Which amateur athlete is ranked 100 (last) in terms of valuation accoridng to this site? Which amateur athlete is ranked 1st in terms of valuation?

## # A tibble: 1 × 7
##   rank  athlete_names     athlete_pos athlete_year athlete_fol…¹ valua…² homet…³
##   <chr> <chr>             <chr>       <chr>        <chr>         <chr>   <chr>  
## 1 101   Dwight McGlothern CB          2020         31K           $513K   (Sprin…
## # … with abbreviated variable names ¹​athlete_follow, ²​valuation, ³​hometown
## # A tibble: 1 × 7
##   rank  athlete_names athlete_pos athlete_year athlete_follow valuation hometown
##   <chr> <chr>         <chr>       <chr>        <chr>          <chr>     <chr>   
## 1 1     Bronny James  CG          2023         12.8M          $7.4M     (Clevel…

1. Are there any similarities between the highest valued player and the lowest?

##       rank athlete_names athlete_pos athlete_year athlete_follow valuation
## [1,] FALSE         FALSE       FALSE        FALSE          FALSE     FALSE
##      hometown
## [1,]    FALSE

This would be an interesting question to understand if they had the same followings, position, or college class. I would assume that if any were exactly the same it would have likely been athlete class because that is not as specific as the other values being observed. Class is the most general category of them all and may not lead to any correlation between the two athletes.

2. Which class has the most athletes in the top 100 NIL deals?

From this data, we can understand that the class of 2021 has the most athletes in the top 100 of NIL Deals. This makes sense because they have had the opportunity to be in college longer than the class of 2022, 2023, 2024, and 2025. Additionally, NIL went into full effect in 2021, so athletes in this class have had the most amount of time to be exposed to deals and accumulate valuation over their college years.

3. Which position in college athletics has the most amount of athletes in the Top 100 NIL Deals?

From this visual, we can conclude that Quarterbacks in college football have the most amount of NIL deals than any other position in college athletics. I am not too surprised by these findings considering how big of a sport college football is and how dependent schools are on football to bring in revenue. Therefore, these athletes will be enticed with numerous deals that will lead them to want to come to a certain school. If they will be getting paid the big bucks and be offered large deals, they will surely be more attracted to the school.

4. Which class has the best overall average rank?

This graph allows us to see the overall average ranking of each class. We are able to determine which class has been the most successful due to NIL deals. The class of 2021 has the highest average and this could likely be due to our findings from above proving that they have the most athletes in the top 100. The class of 2019 is not too far behind, but they do not have much time left to pass 2021.
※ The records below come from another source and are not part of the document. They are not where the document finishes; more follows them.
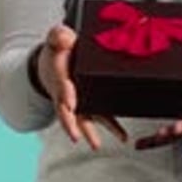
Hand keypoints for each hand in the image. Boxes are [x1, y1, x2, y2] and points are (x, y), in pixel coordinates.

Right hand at [37, 25, 127, 149]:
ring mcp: (80, 103)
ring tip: (96, 145)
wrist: (59, 59)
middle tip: (75, 135)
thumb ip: (59, 36)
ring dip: (91, 134)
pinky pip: (102, 117)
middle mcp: (68, 95)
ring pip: (85, 121)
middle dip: (71, 124)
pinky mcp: (93, 105)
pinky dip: (112, 128)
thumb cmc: (60, 50)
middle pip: (67, 113)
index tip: (69, 101)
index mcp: (60, 77)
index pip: (61, 88)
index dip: (64, 95)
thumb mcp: (57, 39)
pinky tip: (123, 137)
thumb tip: (65, 37)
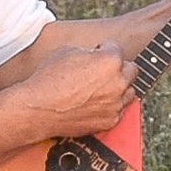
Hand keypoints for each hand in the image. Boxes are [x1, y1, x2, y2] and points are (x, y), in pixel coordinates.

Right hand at [13, 41, 137, 135]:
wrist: (39, 108)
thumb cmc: (49, 80)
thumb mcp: (67, 51)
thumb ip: (89, 51)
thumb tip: (93, 55)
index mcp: (110, 61)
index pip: (117, 49)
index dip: (104, 49)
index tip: (98, 52)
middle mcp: (118, 82)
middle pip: (131, 70)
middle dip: (118, 67)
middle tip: (104, 69)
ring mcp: (115, 103)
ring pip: (129, 92)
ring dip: (119, 87)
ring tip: (102, 87)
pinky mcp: (110, 121)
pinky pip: (119, 110)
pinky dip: (112, 106)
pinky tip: (98, 102)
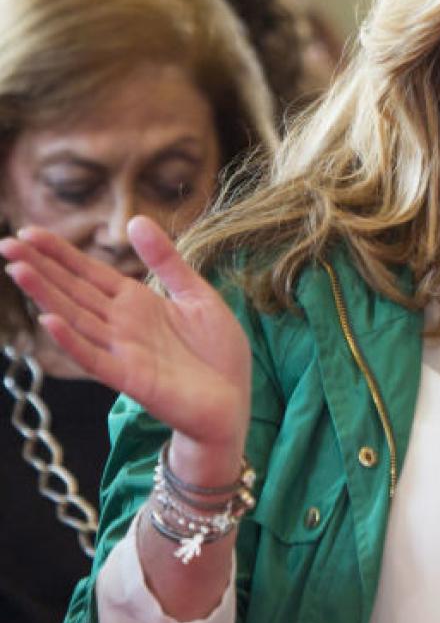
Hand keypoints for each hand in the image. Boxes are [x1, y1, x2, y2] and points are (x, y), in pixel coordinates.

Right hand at [1, 218, 249, 472]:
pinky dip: (72, 341)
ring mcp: (122, 351)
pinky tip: (50, 320)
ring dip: (47, 296)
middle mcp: (121, 324)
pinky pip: (95, 358)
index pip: (89, 273)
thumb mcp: (197, 295)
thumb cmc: (216, 352)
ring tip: (18, 270)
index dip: (60, 253)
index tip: (29, 231)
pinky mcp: (131, 378)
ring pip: (76, 319)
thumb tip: (137, 220)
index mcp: (136, 303)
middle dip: (41, 268)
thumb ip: (167, 261)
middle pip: (73, 291)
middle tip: (7, 244)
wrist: (233, 402)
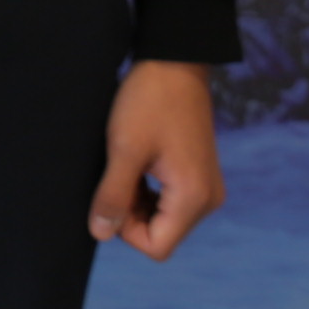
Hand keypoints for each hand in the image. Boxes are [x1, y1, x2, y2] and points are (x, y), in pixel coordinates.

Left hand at [89, 60, 225, 260]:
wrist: (175, 62)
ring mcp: (206, 187)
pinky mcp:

5. Are there any athletes that come from the same hometown?

## [1] "Unique values"
## [1] 12

This output shows us that 12 of athletes in the top 100 are from the same hometown. We may find this data to be interesting because there are more than 520,000 NCAA athletes and of the top 100, 12 of them share a hometown with naother in the top 100. Individuals may want to move to these areas to recieve certain training or coaching to be of equivalent caliber as the top valued student-athletes.